Director, Writer, Cinematographer
Bille August was born in Brede, near Copenhagen, Denmark. He graduated from the Danish Film School in 1971 as a director of photography. He began working in the television industry, and then moved into film. His first feature as director of photography was Homeward in the Night (1977), after which he quickly migrated to directing with the feature film Honeymoon the following year, for which he also wrote the screenplay.
August spent the next few years directing for television and as a director of photography for several films, before a series of directing successes, such as Zappa (1983) and its popular sequel Twist and Shout (1984), led to his adapting the novel Pelle the Conqueror in 1987. Starring Max von Sydow, this highly-praised film about Swedish migrants and their new life on a Danish island won the Oscar for Best Foreign Film as well as the Palme d'Or at the Cannes Festival.
The international success of Pelle the Conqueror resulted in the renowned Swedish director Ingmar Bergman asking August to direct a television miniseries he had written. Bergman's screenplay, The Best Intentions, was about his parents' early life. The miniseries ran for five-and-a-half hours, broadcast in 1991, and a three hour cinema version was subsequently released in 1992. Again starring Max von Sydow, Den Goda viljan (The Best Intentions) met with great acclaim, winning the Palme d'Or at Cannes, thus admitting August to the esteemed company of only a handful of directors who have won cinema's most prestigious prize twice.
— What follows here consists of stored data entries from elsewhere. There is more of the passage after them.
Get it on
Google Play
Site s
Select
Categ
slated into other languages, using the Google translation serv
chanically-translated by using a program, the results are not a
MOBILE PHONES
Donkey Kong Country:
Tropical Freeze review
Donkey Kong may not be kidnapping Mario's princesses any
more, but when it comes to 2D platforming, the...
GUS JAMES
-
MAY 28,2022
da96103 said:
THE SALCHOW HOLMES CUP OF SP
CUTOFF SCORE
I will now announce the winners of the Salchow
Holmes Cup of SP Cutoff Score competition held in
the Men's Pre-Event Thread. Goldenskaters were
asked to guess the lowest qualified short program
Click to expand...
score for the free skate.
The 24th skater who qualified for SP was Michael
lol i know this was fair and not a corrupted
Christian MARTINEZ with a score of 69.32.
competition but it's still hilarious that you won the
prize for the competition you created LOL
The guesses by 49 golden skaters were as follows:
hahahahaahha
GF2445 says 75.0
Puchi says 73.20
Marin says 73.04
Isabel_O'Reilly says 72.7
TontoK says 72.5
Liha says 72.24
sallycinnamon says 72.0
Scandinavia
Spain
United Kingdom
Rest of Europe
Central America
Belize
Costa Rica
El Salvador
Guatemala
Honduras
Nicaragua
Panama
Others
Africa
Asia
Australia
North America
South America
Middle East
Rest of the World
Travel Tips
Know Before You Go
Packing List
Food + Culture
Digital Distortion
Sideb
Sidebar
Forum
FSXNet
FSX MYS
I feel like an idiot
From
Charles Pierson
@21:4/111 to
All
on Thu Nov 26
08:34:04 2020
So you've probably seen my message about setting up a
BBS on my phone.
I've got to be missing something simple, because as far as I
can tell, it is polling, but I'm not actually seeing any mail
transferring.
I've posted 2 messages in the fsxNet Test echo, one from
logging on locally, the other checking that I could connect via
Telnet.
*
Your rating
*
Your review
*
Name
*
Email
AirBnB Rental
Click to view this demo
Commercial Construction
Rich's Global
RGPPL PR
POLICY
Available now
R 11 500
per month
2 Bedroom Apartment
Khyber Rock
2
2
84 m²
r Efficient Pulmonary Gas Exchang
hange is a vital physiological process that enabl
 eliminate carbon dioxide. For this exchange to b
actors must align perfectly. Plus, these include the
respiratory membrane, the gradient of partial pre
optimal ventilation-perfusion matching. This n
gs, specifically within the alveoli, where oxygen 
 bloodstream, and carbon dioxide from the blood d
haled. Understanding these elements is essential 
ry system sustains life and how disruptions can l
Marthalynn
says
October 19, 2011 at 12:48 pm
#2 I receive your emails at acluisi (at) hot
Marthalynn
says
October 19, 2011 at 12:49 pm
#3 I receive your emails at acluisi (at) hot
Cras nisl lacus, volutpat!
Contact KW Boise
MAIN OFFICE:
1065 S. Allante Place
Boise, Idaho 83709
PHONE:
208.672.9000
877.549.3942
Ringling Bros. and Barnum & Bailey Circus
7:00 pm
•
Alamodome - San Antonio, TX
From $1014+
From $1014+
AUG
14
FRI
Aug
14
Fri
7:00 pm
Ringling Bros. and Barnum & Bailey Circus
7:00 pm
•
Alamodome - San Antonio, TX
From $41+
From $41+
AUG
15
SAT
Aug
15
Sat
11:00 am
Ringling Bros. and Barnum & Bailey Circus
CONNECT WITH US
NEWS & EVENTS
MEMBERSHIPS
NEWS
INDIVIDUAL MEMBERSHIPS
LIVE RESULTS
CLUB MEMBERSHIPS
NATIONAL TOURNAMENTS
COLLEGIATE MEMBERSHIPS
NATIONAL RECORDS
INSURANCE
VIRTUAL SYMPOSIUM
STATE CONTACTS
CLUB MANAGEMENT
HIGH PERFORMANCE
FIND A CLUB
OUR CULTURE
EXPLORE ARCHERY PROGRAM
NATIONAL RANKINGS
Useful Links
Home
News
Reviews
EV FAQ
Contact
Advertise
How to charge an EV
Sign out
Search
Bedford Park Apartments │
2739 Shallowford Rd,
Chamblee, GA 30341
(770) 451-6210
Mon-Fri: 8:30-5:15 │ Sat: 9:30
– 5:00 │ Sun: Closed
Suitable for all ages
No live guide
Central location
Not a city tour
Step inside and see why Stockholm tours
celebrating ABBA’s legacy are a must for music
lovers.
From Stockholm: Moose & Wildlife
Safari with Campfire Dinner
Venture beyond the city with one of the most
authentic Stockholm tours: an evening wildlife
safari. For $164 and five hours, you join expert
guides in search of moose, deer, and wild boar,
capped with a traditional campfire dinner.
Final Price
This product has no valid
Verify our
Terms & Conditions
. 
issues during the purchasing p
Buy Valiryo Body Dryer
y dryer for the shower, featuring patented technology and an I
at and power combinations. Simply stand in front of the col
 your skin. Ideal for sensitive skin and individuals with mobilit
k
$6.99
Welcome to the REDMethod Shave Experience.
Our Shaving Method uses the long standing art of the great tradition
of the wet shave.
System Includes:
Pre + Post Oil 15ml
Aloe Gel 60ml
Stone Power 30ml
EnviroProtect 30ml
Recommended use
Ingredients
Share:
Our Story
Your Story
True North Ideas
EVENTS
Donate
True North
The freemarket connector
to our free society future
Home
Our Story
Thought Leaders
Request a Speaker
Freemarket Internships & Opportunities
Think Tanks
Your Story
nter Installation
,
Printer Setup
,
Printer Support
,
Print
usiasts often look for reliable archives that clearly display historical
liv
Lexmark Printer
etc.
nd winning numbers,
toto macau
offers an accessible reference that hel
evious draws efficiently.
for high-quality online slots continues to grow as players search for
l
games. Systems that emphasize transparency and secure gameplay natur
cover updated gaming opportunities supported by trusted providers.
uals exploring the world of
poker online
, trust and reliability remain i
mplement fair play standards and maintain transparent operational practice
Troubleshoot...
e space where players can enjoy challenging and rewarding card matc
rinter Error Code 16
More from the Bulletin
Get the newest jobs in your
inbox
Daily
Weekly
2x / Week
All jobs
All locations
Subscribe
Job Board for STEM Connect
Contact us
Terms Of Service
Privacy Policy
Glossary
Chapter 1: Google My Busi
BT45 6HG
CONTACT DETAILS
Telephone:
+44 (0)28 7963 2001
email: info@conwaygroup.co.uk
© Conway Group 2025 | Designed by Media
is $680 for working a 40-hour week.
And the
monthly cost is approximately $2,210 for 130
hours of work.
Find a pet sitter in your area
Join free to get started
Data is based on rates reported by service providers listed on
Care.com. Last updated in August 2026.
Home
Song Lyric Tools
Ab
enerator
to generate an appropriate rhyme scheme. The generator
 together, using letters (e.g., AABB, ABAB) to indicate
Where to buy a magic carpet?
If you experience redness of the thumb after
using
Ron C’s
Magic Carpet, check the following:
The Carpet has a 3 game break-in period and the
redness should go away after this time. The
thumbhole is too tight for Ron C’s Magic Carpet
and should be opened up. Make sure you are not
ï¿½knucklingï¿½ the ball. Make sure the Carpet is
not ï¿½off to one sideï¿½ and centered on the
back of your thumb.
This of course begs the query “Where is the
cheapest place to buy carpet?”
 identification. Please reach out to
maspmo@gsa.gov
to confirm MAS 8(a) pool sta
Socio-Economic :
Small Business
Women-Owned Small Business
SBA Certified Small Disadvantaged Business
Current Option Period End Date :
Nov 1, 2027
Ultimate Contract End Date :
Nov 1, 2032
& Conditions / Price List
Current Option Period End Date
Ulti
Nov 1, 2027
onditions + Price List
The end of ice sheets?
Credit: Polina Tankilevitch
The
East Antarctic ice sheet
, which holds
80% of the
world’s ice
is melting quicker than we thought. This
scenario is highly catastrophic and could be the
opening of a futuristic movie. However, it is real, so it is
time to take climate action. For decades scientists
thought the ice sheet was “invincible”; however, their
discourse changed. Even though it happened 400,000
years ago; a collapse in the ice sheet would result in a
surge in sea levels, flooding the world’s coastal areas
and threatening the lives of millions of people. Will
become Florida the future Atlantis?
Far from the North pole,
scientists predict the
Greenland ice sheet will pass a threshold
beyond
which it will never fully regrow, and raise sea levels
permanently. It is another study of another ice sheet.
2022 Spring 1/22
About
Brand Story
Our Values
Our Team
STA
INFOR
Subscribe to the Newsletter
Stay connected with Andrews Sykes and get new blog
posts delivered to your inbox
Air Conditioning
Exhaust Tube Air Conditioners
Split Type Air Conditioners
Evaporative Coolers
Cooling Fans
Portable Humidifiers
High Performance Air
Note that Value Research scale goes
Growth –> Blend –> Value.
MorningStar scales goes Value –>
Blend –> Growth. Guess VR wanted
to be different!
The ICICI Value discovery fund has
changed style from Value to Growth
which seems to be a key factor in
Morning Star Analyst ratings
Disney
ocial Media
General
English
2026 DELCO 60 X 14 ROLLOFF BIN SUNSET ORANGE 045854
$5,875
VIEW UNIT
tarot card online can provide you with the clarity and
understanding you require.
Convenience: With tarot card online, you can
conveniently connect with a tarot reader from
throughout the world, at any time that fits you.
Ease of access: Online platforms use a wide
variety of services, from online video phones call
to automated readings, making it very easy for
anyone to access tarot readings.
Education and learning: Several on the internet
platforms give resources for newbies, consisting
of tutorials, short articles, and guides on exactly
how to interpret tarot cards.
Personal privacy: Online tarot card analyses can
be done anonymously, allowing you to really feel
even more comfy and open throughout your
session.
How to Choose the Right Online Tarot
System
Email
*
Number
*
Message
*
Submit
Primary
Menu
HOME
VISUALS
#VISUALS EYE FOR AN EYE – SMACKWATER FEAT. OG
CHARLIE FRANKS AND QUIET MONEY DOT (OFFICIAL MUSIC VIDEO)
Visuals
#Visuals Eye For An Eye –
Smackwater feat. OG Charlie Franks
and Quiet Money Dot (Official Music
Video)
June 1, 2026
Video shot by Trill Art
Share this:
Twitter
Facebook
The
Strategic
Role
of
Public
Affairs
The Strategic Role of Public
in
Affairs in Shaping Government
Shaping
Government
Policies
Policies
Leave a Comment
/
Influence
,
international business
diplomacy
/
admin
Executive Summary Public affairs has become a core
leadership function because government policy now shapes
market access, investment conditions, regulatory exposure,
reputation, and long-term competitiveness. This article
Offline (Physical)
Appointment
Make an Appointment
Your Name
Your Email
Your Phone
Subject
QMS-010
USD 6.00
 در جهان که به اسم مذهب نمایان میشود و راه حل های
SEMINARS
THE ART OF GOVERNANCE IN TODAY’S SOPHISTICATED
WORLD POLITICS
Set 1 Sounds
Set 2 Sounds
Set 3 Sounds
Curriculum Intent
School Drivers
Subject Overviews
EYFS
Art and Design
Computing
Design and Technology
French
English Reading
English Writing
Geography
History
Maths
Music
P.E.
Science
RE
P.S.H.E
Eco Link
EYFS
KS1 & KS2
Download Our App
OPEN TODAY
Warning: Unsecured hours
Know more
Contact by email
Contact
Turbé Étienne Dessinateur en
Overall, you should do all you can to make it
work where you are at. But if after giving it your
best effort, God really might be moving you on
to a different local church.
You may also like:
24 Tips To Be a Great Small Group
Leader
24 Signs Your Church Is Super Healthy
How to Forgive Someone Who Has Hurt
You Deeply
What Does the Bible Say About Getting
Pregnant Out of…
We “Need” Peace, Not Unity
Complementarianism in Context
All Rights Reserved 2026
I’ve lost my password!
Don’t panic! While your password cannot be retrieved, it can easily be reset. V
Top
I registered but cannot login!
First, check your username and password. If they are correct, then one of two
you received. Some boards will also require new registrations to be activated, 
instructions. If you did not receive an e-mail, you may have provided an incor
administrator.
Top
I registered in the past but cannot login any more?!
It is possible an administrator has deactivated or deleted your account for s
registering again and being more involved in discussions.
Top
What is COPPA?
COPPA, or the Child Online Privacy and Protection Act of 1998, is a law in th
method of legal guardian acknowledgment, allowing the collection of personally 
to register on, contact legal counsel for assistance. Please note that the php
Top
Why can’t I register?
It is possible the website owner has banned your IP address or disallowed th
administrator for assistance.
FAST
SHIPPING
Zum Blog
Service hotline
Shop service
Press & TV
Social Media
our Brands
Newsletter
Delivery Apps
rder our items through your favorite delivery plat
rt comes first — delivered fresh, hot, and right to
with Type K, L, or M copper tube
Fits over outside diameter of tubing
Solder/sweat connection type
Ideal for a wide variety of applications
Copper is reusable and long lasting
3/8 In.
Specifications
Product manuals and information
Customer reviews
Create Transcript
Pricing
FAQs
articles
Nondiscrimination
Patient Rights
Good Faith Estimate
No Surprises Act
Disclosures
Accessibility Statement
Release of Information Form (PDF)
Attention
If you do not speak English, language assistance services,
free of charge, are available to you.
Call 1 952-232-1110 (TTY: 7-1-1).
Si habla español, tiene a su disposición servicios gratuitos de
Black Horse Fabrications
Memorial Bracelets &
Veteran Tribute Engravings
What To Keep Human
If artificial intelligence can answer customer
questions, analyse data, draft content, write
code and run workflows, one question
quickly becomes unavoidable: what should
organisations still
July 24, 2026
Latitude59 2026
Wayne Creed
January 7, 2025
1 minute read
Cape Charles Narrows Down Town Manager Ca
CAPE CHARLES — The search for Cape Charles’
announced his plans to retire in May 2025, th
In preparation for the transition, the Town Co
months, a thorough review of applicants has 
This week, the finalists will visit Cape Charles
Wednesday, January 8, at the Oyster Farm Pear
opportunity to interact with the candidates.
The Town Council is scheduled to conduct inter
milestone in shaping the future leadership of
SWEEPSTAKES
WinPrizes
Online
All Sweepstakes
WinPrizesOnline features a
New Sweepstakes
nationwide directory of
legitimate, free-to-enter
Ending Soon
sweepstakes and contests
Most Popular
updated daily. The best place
At the same festival, Pernilla August, whom August had married in 1991, won theprix d'interpretation féminine or Best Actress award for her portrayal of Ingmar's mother, Anna Åkerblom Bergman.
August has continued to make features in both Hollywood and Scandinavia, adapting literary works for The House of the Spirits (1993), Smilla’s Feeling for Snow (1997), Les Misérables (1998) and A Song for Martin (2001). He also directs for television, making a version of the play Detaljer (2003) for Danish television, and episodes of the American series, The Young Indiana Jones Chronicles. He was a member of the jury at the Cannes Film Festival in 2002, and was one of over thirty directors who contributed a short piece to the collective film about cinema,Chacun son Cinéma (To Each His Own Cinema, 2007).
In 2007, August released the film Goodbye, Bafana, in three languages (English, Afrikaans and Xhosa), which is based on the memories of Nelson Mandela's guard. In 2011, August became the first Western director invited by the Chinese film studio. He took the position of art director of the young company Tianpeng Media and founded his own film studio in the city of Hangzhou, and the authorities suggested him a post of cultural advisor.
At the 11th Danish Wave Film Festival one of the Director's latest works will be presented - the historical drama Lucky Per (2018).